The electric vehicle (EV) market is gaining strength across the globe, with more EVs on the road than ever before. As more and more investors want in on the party, it can be difficult to determine which stocks will soar like we've seen with Tesla. The possibilities are many, including EV manufacturers, battery makers, lithium producers, and companies that focus on infrastructure.

One way to pick the right stock, while also mitigating the risk of picking nothing but the wrong stocks, is to invest in an exchange-traded fund that focuses on the EV market as a whole. Two of the leading ETFs -- by performance -- that can satisfy the cautious investor are the Global X Autonomous & Electric Vehicles ETF (DRIV -2.75%), and KraneShares Electric Vehicles and Future Mobility Index ETF (KARS -1.93%).

Smiling adult holding coffee cup with arm around child as EV is charging.

4Image source: Getty Images.

Global X Autonomous & Electric Vehicle ETF

The holdings and performance of the Global X Autonomous & EV ETF track closely to the price and yield performance of the Solactive Autonomous & Electric Vehicles Index, which targets companies that produce EVs, and related components, technology, and network-connected services. Among the top holdings are a few behemoths in the way of innovation, technology, and manufacturing, such as Apple, Nvidia, TeslaFord, and Toyota, and lithium miners Albemarle and Pilbara Minerals, which are needed for electric batteries.

There are positives and negatives that come along with the Global X ETF. On a positive note, the asset weight -- how much of each stock is owned as a percent of the total -- is fairly even and spread across 81 different holdings, the largest being Tesla at 4.83%.

One downside presented from this ETF is that within the top holdings, there can be overlap with other stocks in an investor's portfolio. Apple, Nvidia, Tesla, Microsoft, and Alphabet are among the top six, leaving a heavy reliance on big-name companies and a teeter-totter leaning heavily toward technology.  A second downside, which is more based on lack of data, is that the ETF is only a little more than three years old, having started in April 2018. And lastly, the ETF comes with a steep expense fee of 0.68% which finds itself on the upper end of the average -- .05% to 1.00% -- fee for an ETF.

But back to the positives. As the overall market finds its way through a recent volatile period during which these tech stocks have taken some hits due to inflation and pandemic-related concerns, a rebound should prove out nicely over the next three to five years. This is based on the performance history of the ETF, and the projections for the EV market going forward. Over the past three years, the Global X Autonomous & EV ETF has had a solid 25% annualized return, helped along by a one-year return of 63%. By comparison, the three-year return tops that of the S&P 500's total three-year return of 65.5%.

KraneShares Electric Vehicles and Future Mobility Index ETF

Similar to the Global X ETF, this KraneShares ETF looks for results that correspond to the price and performance of an index as well. In this case, it is focused on the Bloomberg Electric Vehicles Index, which targets companies involved in the production of the vehicles, their components, and the future of mobility.  

The top holdings differ from the Global X ETF in that only two of the top 10 holdings are similiar -- Tesla and Ford. It also carries a heavier asset weight of 47% in its top 10, compared to 31% for Global X. This leads to a heavier reliance on its key holdings and can provide a bit more risk to investors. On the flip side, it could also provide higher reward if its heavier-weighted holdings perform well.

A group of holdings investors will hope does well is that of EV battery stocks, including BYD, LG Chem, and Panasonic, in addition to China's second biggest stock -- by market value ($249 billion) -- Contemporary Amperex Technology. CATL is the leading holding by asset weight in the ETF, at 5.5%, but more importantly, it's an EV manufacturer responsible for providing battery cells to a customer list that includes Tesla and Nio, which are both among the top holdings in the ETF as well.  

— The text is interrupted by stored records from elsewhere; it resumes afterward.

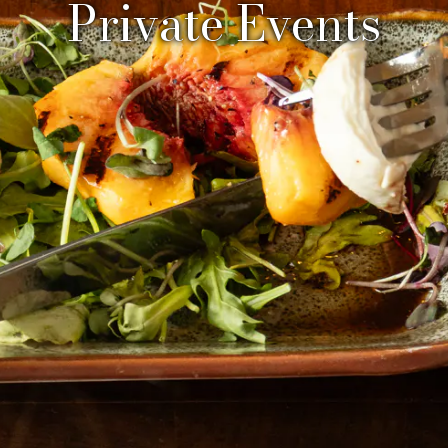
Private Events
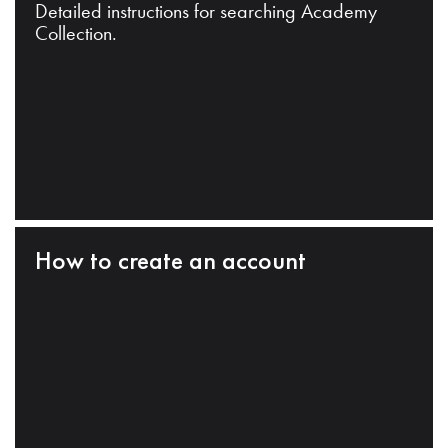
Detailed instructions for searching Academy
Collection.
How to create an account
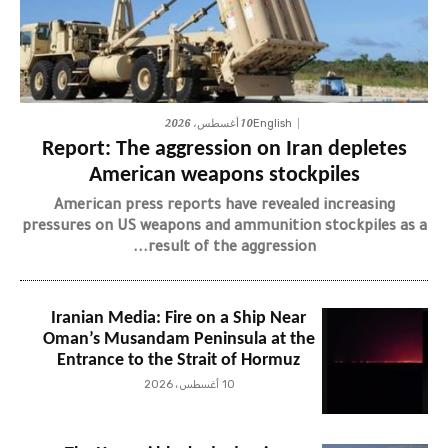
10 أغسطس، 2026
English
Report: The aggression on Iran depletes
American weapons stockpiles
American press reports have revealed increasing
pressures on US weapons and ammunition stockpiles as a
result of the aggression...
Iranian Media: Fire on a Ship Near
Oman’s Musandam Peninsula at the
Entrance to the Strait of Hormuz
10 أغسطس، 2026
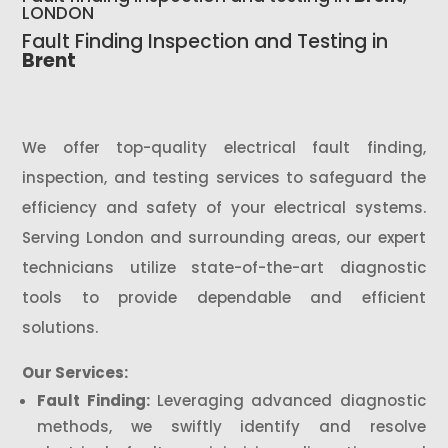
LONDON
Fault Finding Inspection and Testing in
Brent
We offer top-quality electrical fault finding,
inspection, and testing services to safeguard the
efficiency and safety of your electrical systems.
Serving London and surrounding areas, our expert
technicians utilize state-of-the-art diagnostic
tools to provide dependable and efficient
solutions.
Our Services:
Fault Finding:
Leveraging advanced diagnostic
methods, we swiftly identify and resolve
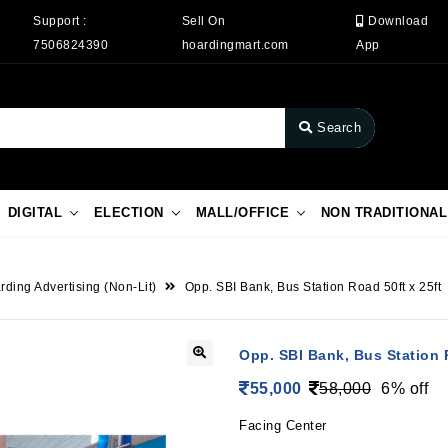
Support :
Sell On
Download
7506824390
hoardingmart.com
App
Search
DIGITAL
ELECTION
MALL/OFFICE
NON TRADITIONAL
rding Advertising (Non-Lit)
Opp. SBI Bank, Bus Station Road 50ft x 25ft
Opp. SBI Bank, Bus Station R
55,000
58,000
6% off
Facing Center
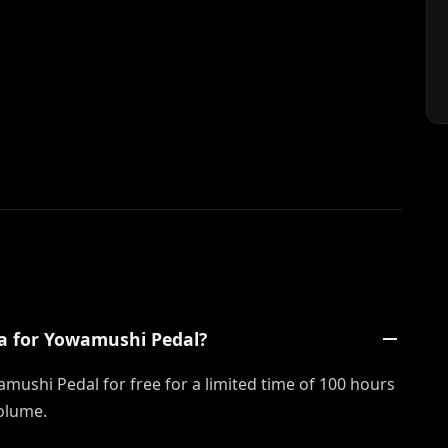
a for Yowamushi Pedal?
mushi Pedal for free for a limited time of 100 hours
olume.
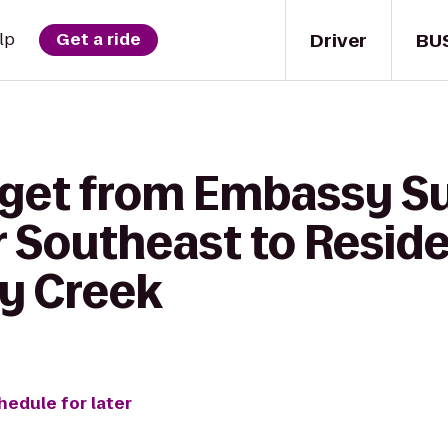
Driver
BU
lp
Get a ride
 get from Embassy Su
r Southeast to Resid
y Creek
hedule for later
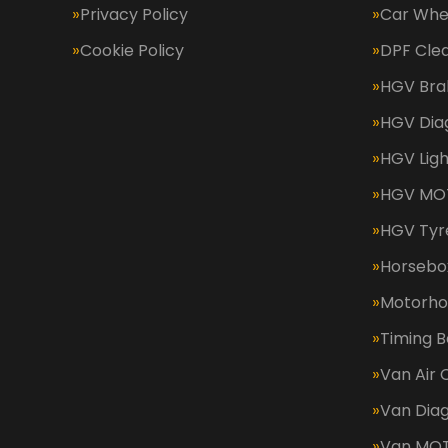
Privacy Policy
Car Whe
Cookie Policy
DPF Cle
HGV Bra
HGV Dia
HGV Ligh
HGV MOT
HGV Tyr
Horsebox
Motorh
Timing B
Van Air 
Van Diag
Van MO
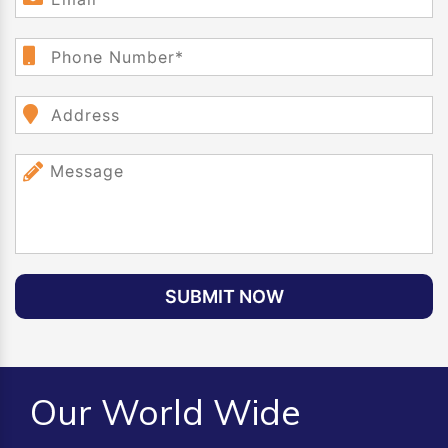
SUBMIT NOW
Our World Wide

So, as the need for batteries from Tesla or Nio increases or declines, it could have a stronger effect on the reward or risk to investors of this ETF.That effect may be more on the reward side if future market growth projections come to fruition. According to research firm Research And Markets, the EV battery market is expected to grow at a compound annual growth rate of 26%, to $175 billion, by 2028. 

As if that growth number isn't enough to get excited about, Growth Market Reports expects the global EV market, valued at $273 billion in 2020, to grow at a CAGR of 21.6% through 2028, to a ridiculous -- in a good way -- $803 billion. At that rate, it's conceivable that the KraneShares ETF can sustain its three-year annualized return rate of 22%.

For the investor with a long-term investment strategy, these two ETFs are just getting the wheels spinning toward what could become the kind of gains that produce a lifetime of energy for any portfolio.